You can manage cookie preferences through your browser settings. Disabling essential cookies may affect the functionality of the Service.

9. International Data Transfers

Your information may be transferred to and processed in countries other than your country of residence, primarily the United States. We ensure appropriate safeguards are in place:

• Standard Contractual Clauses for EU/EEA data transfers
• Compliance with applicable data protection laws
• Selection of vendors with appropriate certifications

10. Children's Privacy

The Service is not intended for individuals under 18 years of age. We do not knowingly collect personal information from children. If we learn we have collected information from a child, we will delete it promptly.

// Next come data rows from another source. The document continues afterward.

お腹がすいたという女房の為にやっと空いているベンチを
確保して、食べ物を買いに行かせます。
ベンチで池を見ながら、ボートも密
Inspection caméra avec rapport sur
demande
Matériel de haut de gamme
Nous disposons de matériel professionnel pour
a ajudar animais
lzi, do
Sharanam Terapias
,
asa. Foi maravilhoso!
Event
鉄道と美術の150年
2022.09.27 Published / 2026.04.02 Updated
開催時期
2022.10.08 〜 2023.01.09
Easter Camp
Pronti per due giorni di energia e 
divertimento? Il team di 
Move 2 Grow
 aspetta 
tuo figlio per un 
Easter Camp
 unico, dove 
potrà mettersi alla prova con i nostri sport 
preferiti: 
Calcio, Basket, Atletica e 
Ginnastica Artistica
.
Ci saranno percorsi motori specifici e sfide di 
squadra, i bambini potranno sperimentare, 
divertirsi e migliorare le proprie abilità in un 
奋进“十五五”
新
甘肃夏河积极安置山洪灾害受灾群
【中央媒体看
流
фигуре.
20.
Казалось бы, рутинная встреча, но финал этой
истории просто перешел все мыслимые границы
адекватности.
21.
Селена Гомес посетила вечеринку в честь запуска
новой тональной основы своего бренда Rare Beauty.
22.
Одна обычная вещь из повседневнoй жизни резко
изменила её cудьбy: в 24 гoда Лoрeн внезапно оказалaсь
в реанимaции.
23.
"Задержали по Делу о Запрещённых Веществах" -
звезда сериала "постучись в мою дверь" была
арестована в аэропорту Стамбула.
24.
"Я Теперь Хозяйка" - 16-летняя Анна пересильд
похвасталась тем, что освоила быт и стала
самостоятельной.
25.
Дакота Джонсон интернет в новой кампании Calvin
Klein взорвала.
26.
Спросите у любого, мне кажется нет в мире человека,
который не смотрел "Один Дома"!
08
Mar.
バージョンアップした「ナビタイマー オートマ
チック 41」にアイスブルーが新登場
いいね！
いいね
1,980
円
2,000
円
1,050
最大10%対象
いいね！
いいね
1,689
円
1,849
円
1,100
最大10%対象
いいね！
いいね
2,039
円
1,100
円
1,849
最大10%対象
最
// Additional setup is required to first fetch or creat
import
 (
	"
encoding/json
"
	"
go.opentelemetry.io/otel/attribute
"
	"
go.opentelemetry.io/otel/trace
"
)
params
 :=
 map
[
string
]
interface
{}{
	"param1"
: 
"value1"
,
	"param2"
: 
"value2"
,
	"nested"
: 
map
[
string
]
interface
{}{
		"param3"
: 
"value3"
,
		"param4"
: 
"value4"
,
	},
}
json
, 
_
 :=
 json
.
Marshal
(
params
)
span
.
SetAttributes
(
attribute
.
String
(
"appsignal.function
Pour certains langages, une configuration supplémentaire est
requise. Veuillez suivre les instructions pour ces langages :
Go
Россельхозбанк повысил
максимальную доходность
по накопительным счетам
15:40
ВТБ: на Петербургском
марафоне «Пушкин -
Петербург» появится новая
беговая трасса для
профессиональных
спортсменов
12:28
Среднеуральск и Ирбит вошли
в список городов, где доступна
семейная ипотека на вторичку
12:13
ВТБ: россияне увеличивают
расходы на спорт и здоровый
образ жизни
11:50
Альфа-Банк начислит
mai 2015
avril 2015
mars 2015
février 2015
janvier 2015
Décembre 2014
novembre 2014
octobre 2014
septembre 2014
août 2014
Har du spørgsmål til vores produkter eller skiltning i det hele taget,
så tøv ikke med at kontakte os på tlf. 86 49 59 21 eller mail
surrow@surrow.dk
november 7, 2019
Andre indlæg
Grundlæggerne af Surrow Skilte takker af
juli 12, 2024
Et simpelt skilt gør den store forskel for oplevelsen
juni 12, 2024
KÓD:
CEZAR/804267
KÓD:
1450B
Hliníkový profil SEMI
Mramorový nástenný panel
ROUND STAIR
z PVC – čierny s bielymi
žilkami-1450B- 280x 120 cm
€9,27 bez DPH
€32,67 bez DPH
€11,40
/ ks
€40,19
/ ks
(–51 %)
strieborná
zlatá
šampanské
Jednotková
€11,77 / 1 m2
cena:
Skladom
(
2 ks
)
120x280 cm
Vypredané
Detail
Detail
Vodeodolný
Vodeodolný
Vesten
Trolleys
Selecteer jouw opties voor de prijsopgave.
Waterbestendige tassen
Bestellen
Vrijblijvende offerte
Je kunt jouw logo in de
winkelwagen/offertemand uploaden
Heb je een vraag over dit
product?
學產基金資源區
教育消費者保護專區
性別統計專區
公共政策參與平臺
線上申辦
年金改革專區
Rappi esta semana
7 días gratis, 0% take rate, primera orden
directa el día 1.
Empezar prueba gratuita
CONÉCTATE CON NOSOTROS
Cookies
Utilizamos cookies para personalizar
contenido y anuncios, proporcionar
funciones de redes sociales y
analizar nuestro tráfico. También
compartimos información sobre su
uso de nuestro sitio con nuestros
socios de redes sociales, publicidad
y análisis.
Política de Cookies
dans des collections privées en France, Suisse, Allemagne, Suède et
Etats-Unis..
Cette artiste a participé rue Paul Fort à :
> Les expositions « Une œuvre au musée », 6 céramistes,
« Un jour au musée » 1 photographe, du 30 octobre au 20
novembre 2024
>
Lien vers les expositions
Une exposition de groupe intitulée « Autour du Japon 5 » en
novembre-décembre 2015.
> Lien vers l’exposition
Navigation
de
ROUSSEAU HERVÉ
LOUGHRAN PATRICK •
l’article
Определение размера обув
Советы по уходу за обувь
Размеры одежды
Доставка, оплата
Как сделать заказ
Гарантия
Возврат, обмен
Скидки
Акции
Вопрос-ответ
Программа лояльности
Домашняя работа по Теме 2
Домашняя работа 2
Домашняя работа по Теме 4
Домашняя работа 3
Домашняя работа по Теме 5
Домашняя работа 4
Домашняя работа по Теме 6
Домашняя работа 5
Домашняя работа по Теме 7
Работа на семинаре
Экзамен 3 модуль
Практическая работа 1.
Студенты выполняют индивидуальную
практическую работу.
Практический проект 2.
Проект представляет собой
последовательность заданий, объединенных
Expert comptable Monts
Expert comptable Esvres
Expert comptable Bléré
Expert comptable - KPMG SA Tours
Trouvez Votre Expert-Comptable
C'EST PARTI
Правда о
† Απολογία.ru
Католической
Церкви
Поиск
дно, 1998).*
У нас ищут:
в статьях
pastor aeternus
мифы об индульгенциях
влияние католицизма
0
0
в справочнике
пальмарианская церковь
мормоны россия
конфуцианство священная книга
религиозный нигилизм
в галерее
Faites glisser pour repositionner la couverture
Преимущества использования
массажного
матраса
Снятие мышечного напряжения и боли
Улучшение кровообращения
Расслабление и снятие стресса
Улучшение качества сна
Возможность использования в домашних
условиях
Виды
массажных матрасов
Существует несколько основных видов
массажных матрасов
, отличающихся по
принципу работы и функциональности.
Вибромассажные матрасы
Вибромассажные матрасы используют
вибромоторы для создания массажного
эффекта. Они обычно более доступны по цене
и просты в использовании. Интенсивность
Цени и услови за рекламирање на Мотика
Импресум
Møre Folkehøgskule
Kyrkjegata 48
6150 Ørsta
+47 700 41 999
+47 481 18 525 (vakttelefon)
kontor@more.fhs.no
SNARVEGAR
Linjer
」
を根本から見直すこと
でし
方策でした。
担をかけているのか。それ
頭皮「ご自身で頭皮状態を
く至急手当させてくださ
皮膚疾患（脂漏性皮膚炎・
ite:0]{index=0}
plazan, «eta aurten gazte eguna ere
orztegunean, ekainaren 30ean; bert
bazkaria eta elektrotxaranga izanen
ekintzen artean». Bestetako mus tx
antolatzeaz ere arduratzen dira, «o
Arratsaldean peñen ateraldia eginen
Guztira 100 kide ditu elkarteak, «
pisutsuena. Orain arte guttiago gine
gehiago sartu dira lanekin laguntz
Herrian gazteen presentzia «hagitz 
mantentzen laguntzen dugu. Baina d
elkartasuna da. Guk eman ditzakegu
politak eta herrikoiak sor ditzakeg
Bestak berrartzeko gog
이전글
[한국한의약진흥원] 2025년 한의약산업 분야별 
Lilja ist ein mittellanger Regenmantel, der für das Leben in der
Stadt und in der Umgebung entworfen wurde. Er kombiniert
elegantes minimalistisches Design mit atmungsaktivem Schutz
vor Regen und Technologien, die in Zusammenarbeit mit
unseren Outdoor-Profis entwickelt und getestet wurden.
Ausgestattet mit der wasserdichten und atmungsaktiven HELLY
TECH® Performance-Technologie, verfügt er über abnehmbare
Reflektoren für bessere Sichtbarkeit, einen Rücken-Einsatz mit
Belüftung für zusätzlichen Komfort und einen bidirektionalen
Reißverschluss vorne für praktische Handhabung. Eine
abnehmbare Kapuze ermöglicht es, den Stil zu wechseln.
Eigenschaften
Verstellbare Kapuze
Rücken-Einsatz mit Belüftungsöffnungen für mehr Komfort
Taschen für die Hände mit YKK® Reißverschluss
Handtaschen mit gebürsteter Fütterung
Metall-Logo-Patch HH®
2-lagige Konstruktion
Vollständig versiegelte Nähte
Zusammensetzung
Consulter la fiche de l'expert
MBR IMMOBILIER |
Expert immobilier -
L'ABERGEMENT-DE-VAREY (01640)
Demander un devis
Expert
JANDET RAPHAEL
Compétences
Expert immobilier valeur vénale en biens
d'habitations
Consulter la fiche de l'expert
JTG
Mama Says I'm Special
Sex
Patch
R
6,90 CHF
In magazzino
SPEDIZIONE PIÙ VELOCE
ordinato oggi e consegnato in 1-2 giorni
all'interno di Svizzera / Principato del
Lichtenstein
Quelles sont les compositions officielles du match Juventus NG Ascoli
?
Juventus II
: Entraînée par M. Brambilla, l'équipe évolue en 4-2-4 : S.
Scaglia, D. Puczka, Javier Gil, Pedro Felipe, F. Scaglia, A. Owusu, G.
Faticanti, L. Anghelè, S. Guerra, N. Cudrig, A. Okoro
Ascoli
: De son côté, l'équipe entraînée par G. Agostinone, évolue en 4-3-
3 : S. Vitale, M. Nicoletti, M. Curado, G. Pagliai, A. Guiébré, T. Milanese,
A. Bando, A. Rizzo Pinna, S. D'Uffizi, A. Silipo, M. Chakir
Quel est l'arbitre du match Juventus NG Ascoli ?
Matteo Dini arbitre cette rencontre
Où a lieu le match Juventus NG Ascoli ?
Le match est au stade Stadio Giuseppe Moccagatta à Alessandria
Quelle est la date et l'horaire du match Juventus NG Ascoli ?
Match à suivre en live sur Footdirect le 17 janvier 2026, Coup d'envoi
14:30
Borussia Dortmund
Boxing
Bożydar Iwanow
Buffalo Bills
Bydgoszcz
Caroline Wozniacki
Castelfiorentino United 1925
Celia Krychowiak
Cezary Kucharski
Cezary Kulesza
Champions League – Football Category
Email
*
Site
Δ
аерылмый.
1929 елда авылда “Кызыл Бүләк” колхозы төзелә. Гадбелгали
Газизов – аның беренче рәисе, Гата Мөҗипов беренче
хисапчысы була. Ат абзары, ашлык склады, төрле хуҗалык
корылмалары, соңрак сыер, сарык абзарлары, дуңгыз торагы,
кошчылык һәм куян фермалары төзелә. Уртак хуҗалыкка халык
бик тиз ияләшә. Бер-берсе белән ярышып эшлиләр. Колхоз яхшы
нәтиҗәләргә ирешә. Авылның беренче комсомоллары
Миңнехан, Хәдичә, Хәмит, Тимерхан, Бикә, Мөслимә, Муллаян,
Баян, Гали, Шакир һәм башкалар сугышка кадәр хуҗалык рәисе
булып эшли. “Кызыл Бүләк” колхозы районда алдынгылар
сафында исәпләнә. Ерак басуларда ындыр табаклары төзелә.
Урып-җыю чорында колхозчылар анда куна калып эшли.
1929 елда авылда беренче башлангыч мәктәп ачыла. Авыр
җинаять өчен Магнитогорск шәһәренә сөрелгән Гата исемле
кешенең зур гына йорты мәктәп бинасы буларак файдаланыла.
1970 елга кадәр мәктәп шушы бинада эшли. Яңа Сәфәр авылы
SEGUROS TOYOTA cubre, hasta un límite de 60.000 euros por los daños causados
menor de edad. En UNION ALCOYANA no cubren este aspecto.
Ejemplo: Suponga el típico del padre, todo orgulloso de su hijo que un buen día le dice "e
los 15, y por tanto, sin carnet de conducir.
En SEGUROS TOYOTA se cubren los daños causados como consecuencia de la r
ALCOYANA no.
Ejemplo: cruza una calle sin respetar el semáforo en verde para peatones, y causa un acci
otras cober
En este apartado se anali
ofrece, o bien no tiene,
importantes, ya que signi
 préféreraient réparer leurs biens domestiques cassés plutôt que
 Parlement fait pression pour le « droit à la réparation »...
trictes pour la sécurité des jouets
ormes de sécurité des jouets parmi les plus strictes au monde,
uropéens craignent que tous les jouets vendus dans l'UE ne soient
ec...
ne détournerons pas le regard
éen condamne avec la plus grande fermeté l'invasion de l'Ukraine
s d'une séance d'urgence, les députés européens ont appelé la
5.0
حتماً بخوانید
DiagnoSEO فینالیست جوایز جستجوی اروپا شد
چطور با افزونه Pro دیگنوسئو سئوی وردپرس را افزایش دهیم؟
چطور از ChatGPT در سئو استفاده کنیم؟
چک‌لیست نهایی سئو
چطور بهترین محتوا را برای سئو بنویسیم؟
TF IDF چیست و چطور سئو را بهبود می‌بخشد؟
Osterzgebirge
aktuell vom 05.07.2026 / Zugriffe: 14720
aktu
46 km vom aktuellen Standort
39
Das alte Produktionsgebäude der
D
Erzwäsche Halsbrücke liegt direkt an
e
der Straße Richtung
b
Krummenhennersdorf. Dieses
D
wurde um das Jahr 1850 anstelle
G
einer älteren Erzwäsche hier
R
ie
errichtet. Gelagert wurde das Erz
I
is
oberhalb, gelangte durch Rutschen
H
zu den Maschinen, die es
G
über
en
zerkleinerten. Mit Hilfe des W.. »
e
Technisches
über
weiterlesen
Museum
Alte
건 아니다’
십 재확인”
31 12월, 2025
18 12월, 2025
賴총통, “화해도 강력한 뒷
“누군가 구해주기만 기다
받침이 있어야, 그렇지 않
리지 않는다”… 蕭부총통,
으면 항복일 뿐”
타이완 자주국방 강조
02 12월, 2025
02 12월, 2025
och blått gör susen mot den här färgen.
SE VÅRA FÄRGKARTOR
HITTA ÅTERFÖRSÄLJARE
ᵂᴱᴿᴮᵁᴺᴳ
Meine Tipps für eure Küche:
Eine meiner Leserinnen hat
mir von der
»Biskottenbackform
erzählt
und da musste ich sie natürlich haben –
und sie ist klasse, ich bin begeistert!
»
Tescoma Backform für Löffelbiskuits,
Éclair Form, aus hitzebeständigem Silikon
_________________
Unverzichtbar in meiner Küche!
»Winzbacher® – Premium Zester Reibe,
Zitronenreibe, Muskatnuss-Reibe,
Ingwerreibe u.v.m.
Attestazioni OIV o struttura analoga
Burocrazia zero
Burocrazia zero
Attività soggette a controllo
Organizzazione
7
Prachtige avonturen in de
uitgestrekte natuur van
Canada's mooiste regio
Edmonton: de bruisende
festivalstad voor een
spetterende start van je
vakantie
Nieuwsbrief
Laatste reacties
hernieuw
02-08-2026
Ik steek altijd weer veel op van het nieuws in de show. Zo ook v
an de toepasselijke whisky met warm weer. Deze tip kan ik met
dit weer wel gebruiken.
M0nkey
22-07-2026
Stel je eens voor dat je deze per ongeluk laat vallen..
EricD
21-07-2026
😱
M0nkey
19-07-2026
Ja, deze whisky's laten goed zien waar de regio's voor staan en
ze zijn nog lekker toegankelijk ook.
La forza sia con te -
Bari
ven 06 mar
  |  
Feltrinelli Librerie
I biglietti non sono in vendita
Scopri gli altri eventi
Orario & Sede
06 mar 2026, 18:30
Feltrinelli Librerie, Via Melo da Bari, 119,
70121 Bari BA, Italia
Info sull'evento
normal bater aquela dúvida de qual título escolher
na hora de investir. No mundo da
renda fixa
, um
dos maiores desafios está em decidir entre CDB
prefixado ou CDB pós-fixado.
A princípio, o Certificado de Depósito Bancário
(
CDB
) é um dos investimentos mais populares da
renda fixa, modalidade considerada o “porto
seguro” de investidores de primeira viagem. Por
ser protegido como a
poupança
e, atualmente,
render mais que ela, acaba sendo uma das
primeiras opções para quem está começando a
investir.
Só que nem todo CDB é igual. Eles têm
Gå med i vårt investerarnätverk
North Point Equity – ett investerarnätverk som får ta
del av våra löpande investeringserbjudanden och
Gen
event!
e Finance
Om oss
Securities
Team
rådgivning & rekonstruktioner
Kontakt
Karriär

11. California Privacy Rights (CCPA)

California residents have additional rights under the California Consumer Privacy Act:

• Right to Know: What personal information we collect and how we use it
• Right to Delete: Request deletion of your personal information
• Right to Opt-Out: We do not sell personal information
• Non-Discrimination: Equal service regardless of exercising privacy rights

12. European Privacy Rights (GDPR)

For users in the European Economic Area, we process personal data as follows:

• Legal Basis: Contract performance, legitimate interests, and consent
• Data Controller: Centaur is the data controller
• Supervisory Authority: You have the right to lodge a complaint with your local authority
• DPO Contact: dpo@gocentaur.ai

13. Changes to This Policy

We may update this Privacy Policy from time to time. When we make material changes:

• We will update the "Last updated" date at the top
• We will notify you via email for significant changes
• We may provide an in-app notification

We encourage you to review this policy periodically. Continued use of the Service after changes constitutes acceptance of the updated policy.

14. Contact Us

If you have questions about this Privacy Policy or our data practices:

• Privacy Inquiries: privacy@gocentaur.ai
• Data Protection Officer: dpo@gocentaur.ai
• General Support: support@gocentaur.ai
• Website: https://gocentaur.ai

We aim to respond to all privacy-related inquiries within 30 days.